SUPPLIED DATA:
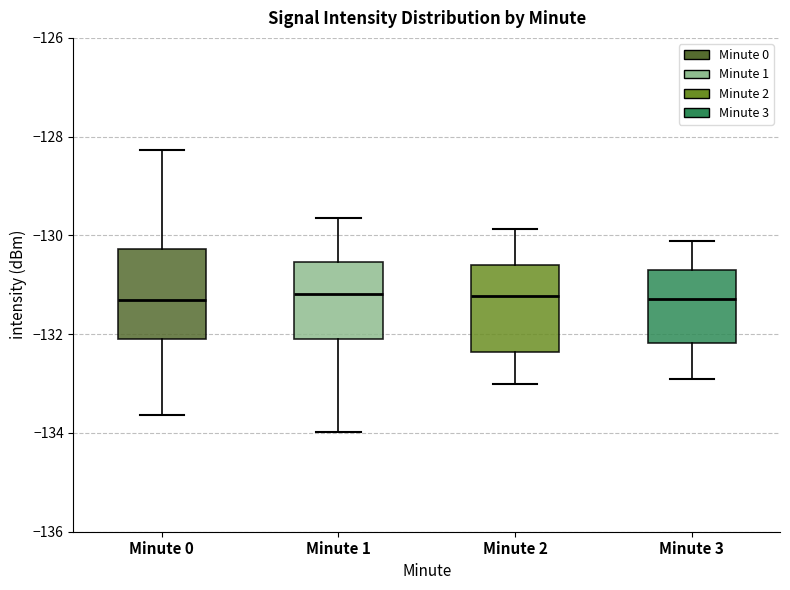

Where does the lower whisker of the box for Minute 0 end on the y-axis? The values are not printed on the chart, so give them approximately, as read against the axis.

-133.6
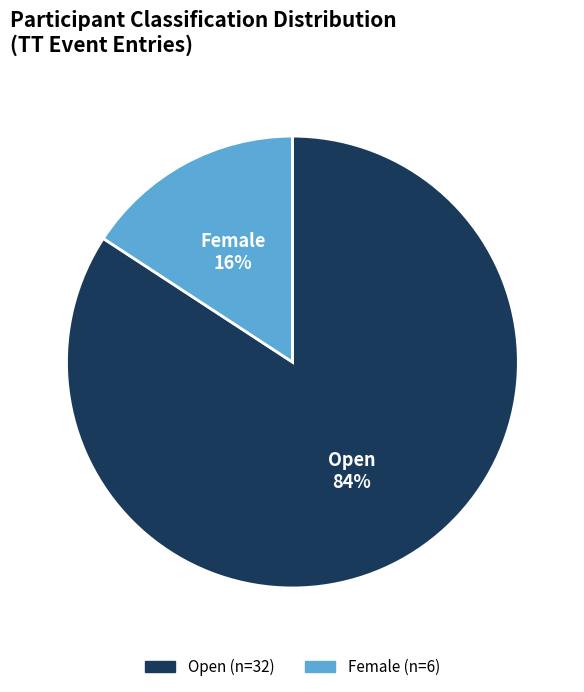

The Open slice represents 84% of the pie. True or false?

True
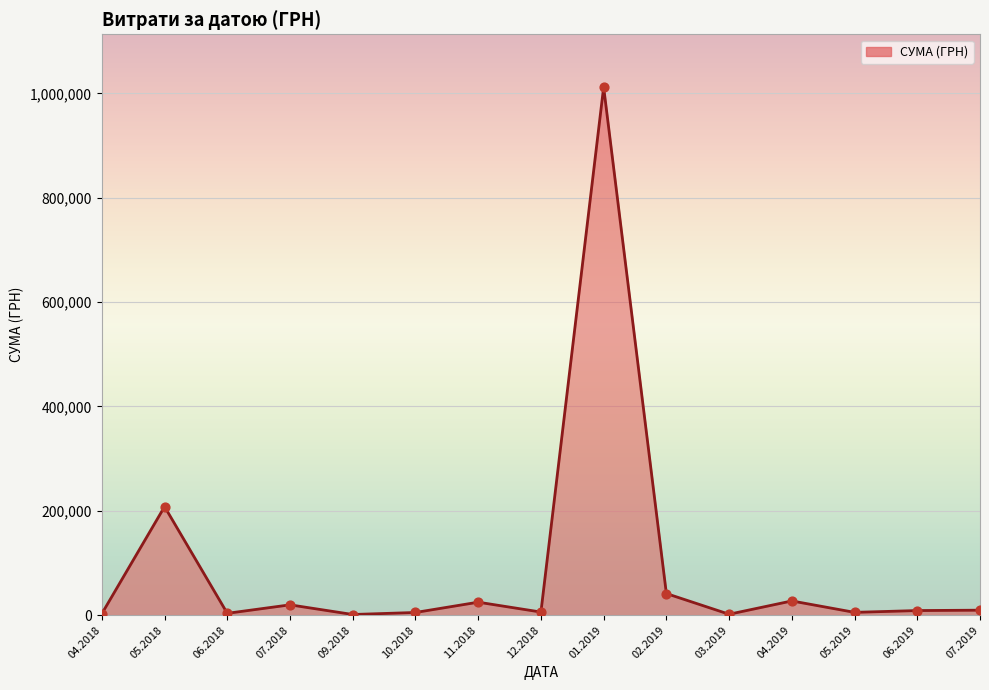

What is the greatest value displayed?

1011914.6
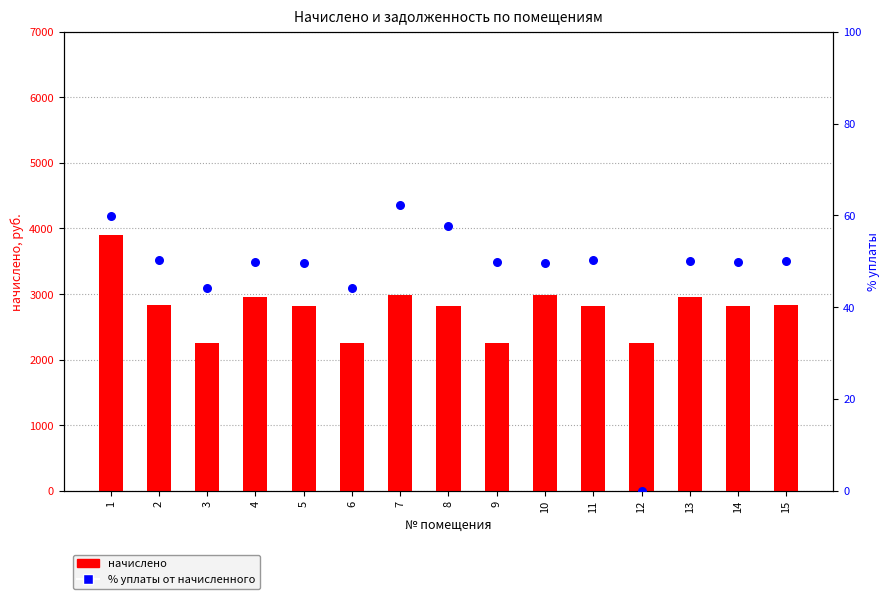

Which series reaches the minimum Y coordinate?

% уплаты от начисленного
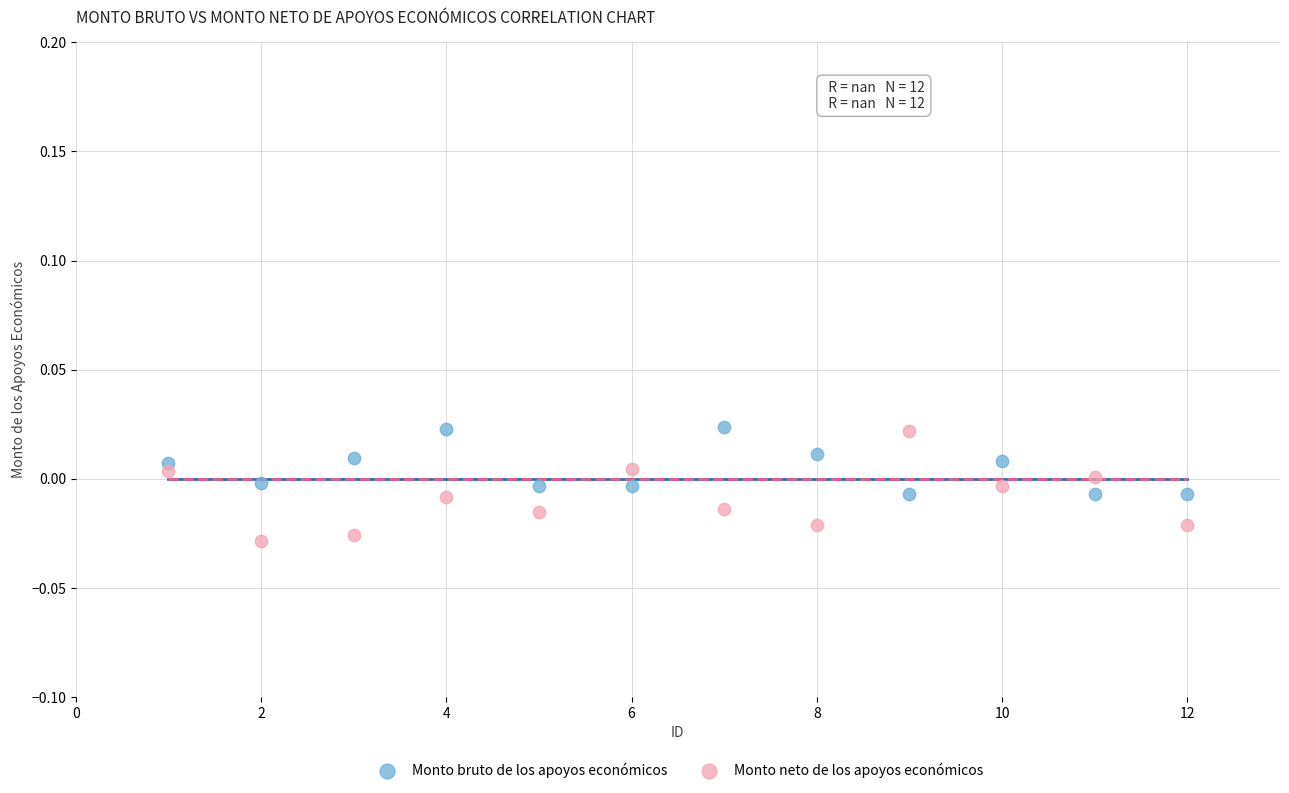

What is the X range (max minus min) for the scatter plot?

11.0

WHAT THE TASK REQUIRES:
Output each of the rows above exactly as it appears, keeping the text and leaving out the pictures.

ANSWER BOX:
Where does the lower whisker of the box for Minute 0 end on the y-axis? The values are not printed on the chart, so give them approximately, as read against the axis.

-133.6

The Open slice represents 84% of the pie. True or false?

True

What is the greatest value displayed?

1011914.6

Which series reaches the minimum Y coordinate?

% уплаты от начисленного

What is the X range (max minus min) for the scatter plot?

11.0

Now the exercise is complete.